After being launched into space to perform some tasks, the inertia parameters of a space robotic system may change due to fuel consumption, hardware reconfiguration, target capturing, and so on. For precision control and simulation, it is required to identify these parameters on orbit. This paper proposes an effective method for identifying the complete inertia parameters (including the mass, inertia tensor and center of mass position) of a space robotic system. The key to the method is to identify two types of simple dynamics systems: equivalent single-body and two-body systems. For the former, all of the joints are locked into a designed configuration and the thrusters are used for orbital maneuvering. The object function for optimization is defined in terms of acceleration and velocity of the equivalent single body. For the latter, only one joint is unlocked and driven to move along a planned (exiting) trajectory in free-floating mode. The object function is defined based on the linear and angular momentum equations.
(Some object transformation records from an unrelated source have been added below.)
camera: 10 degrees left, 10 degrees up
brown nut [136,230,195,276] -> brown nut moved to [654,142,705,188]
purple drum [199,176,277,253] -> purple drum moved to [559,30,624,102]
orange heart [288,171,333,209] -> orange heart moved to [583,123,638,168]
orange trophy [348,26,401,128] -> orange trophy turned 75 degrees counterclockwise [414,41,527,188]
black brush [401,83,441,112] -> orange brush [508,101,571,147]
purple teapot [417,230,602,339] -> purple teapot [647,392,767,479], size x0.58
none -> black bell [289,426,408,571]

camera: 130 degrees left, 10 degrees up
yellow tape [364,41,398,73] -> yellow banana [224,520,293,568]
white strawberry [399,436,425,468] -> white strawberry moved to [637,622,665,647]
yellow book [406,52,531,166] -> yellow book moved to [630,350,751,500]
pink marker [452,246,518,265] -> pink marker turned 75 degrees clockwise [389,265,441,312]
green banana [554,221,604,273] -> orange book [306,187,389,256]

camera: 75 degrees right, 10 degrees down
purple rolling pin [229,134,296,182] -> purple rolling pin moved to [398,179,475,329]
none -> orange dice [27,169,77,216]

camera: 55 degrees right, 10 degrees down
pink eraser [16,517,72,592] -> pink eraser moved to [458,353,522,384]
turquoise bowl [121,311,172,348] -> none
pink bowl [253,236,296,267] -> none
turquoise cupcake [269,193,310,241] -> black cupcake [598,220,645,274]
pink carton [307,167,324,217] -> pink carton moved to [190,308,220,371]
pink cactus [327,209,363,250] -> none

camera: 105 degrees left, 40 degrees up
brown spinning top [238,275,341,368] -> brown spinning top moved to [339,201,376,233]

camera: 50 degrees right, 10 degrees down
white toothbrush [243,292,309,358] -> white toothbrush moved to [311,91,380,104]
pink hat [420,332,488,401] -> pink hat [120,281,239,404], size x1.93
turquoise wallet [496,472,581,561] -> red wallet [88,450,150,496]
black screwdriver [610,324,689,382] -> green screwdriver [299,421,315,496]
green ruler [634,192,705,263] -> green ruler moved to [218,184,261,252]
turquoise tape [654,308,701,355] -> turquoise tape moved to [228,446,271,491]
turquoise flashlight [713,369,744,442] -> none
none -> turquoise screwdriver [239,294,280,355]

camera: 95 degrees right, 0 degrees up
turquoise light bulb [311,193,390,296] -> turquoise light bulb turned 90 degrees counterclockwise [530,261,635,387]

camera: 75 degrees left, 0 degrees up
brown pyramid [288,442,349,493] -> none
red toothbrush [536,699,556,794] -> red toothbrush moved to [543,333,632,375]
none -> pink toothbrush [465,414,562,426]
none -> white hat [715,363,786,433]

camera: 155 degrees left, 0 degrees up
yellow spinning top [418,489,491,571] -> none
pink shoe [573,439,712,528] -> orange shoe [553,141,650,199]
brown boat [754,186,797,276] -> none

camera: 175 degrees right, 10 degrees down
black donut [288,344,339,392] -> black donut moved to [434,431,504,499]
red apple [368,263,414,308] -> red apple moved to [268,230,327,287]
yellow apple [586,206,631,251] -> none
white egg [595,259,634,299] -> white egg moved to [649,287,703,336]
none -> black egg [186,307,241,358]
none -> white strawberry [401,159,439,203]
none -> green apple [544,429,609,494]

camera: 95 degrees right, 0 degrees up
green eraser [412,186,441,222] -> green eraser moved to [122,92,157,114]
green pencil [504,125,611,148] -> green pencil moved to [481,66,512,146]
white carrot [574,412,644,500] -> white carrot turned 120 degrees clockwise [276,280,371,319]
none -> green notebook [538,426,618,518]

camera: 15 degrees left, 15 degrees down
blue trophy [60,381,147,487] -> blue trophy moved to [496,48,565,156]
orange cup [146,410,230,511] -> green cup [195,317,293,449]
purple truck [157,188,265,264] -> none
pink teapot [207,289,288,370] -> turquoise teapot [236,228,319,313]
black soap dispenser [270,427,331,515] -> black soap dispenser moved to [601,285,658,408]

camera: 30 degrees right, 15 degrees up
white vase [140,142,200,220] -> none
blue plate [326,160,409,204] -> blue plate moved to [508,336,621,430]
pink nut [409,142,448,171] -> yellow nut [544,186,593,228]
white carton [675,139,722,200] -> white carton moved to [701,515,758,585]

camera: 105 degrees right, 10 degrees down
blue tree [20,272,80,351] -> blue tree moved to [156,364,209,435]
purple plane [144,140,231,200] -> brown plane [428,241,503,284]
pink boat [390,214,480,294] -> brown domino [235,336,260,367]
Then, the parameter identification problems are transformed into non-linear optimization problems. The Particle Swarm Optimization (PSO) algorithm is applied to determine the optimal parameters, i.e. the complete dynamic parameters of the two equivalent systems. By sequentially unlocking the 1st to nth joints (or unlocking the nth to 1st joints), the mass properties of body 0 to n (or n to 0) are completely identified. For the proposed method, only simple dynamics equations are needed for identification. The excitation motion (orbit maneuvering and joint motion) is also easily realized. Moreover, the method does not require prior knowledge of the mass properties of any body. It is general and practical for identifying a space robotic system on-orbit.